Sprawa Tymoszenko trafi do ETPC w Strasburgu
Sąd Najwyższy Ukrainy odłożył we wtorek do 26 czerwca rozpatrywanie skargi kasacyjnej w sprawie skazania na siedem lat więzienia byłej premier Julii Tymoszenko. O odroczenie wnioskowało oskarżenie, powołując się na nieobecność Tymoszenko w sądzie.
Wcześniej we wtorek obrona opozycyjnej polityk, która znajduje się obecnie w szpitalu zapowiadała, że rozprawa zostanie przełożona na termin późniejszy.
- Wiemy, że oni (władze Ukrainy) chcą skierować sprawę do powtórnego rozpatrzenia w sądzie apelacyjnym, przy czym Julia Tymoszenko nadal będzie pozostawać za kratkami. Wszystko to zajmie około dwóch-trzech miesięcy, by przenieść to na czas po Euro 2012, żeby pokazać, że coś się (w sprawie Tymoszenko) na Ukrainie dzieje - oświadczył dziennikarzom adwokat Tymoszenko Serhij Własenko.
Po rozprawie obrońca oświadczył, że mimo wtorkowej decyzji Sądu Najwyższego prawnicy byłej premier Ukrainy skierują jej sprawę do Europejskiego Trybunału Praw Człowieka.

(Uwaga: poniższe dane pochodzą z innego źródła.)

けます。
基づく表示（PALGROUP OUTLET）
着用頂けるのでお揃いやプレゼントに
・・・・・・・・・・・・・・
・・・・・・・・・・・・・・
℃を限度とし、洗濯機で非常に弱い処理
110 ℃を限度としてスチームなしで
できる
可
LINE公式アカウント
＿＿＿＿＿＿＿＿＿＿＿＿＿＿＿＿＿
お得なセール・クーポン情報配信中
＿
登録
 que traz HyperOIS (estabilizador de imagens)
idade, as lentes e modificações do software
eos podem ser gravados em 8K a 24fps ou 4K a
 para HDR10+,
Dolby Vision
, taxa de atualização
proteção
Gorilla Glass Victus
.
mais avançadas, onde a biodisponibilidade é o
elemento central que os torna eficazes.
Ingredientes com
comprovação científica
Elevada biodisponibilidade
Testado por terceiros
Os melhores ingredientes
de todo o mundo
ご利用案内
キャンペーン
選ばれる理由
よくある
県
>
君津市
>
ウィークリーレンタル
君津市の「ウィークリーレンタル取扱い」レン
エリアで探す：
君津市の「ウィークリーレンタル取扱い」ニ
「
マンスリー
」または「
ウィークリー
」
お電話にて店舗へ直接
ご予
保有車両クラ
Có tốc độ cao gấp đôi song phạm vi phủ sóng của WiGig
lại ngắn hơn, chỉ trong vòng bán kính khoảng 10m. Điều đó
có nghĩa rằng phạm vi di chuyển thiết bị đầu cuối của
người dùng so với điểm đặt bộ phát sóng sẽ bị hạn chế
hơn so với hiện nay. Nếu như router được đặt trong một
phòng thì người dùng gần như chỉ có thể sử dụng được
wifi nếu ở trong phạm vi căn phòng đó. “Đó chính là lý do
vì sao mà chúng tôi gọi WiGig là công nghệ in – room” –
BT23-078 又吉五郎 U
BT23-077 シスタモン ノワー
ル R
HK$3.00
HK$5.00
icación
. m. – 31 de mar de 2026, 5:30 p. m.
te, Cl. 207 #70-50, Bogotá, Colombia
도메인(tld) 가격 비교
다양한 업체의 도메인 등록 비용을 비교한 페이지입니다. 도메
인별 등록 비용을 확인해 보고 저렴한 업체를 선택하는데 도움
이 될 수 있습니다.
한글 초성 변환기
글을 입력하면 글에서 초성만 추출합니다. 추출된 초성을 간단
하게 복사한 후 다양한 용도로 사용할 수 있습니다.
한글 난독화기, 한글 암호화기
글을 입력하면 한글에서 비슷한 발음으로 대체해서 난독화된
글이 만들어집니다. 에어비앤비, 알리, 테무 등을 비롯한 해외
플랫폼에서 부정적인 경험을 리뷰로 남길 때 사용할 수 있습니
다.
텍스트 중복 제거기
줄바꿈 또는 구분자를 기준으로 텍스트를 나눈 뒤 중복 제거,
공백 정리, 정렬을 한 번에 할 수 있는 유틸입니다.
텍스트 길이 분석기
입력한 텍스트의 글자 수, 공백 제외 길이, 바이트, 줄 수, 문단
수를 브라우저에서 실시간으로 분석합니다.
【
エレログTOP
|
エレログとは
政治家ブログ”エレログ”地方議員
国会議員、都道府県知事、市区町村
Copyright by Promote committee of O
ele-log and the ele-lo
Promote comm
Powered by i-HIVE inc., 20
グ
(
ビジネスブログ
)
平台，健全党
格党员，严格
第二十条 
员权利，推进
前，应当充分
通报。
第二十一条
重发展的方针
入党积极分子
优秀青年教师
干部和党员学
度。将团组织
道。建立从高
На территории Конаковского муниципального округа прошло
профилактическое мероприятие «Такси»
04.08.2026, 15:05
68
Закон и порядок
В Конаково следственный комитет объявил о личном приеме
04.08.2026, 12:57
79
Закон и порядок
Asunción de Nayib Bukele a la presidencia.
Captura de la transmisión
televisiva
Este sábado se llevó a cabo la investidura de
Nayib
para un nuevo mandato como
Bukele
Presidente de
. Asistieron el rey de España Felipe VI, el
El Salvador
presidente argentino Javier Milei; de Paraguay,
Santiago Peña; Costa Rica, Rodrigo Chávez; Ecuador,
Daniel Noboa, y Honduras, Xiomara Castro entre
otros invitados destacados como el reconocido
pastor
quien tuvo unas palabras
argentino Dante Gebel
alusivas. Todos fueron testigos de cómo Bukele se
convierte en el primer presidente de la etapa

- Zwracam się do (prezydenta Ukrainy Wiktora) Janukowycza: jeśli sądzicie, że dzisiejszą decyzją zamknęliście nam drogę do Europejskiego Trybunału, to jesteście w błędzie. Dzisiejszą rozprawę uznajemy za ostateczną i zwracamy się do Europejskiego Trybunału Praw Człowieka - oznajmił Własenko.
Podobną opinię wyraził zastępca Tymoszenko w jej partii Batkiwszczyna (Ojczyzna) Ołeksandr Turczynow.
- Oni (władze Ukrainy) zaczęli działać na rzecz przeciągania procesu. Ich głównym celem jest utrudnienie drogi do rozpatrzenia tej sprawy przez Europejski Trybunał Praw Człowieka - powiedział.
Zdaniem Turczynowa Sąd Najwyższy otrzymał instrukcje dotyczące odłożenia rozpatrzenia skargi kasacyjnej Tymoszenko od administracji prezydenta Janukowycza. Była premier była najważniejszą konkurentką Janukowycza w wyborach prezydenckich w 2010 r.
- Według naszych informacji administracja prezydencka wydała tym lokajom w czarnych togach polecenie przełożenia rozprawy pod jakimkolwiek pretekstem - podkreślił współpracownik byłej premier.
Julia Tymoszenko została skazana w ub. roku za nadużycia, których dopuściła się podczas zawierania umów gazowych z Rosją w 2009 r. Wyrok wywołał niezadowolenie na Zachodzie, który uważa, że była premier została ukarana za podjęcie decyzji politycznej.
Gdy w kwietniu Tymoszenko oświadczyła, że w więzieniu zastosowano wobec niej siłę i ogłosiła głodówkę przedstawiciele krajów zachodnich zaczęli mówić o bojkocie ukraińskiej części Euro 2012. Sprzeciwia się temu m.in. Polska, która organizuje te mistrzostwa wraz z Ukrainą.
W poniedziałek prezydent Janukowycz oświadczył, że Ukraina przysłuchuje się międzynarodowym opiniom w sprawie Tymoszenko, jednak nie chce być poniżana. Szef państwa zapewnił wówczas także, że bez względu na apele o bojkot Euro 2012 rozgrywki piłkarskich mistrzostw Europy w jego kraju zostaną przeprowadzone.
- To zaniepokojenie (wspólnoty międzynarodowej), które istnieje, jest obecne także w nas - powiedział.
- Bardzo ważne jest jednak, by nas nie poniżano - podkreślił Janukowycz, który oznajmił, że na to nie pozwoli.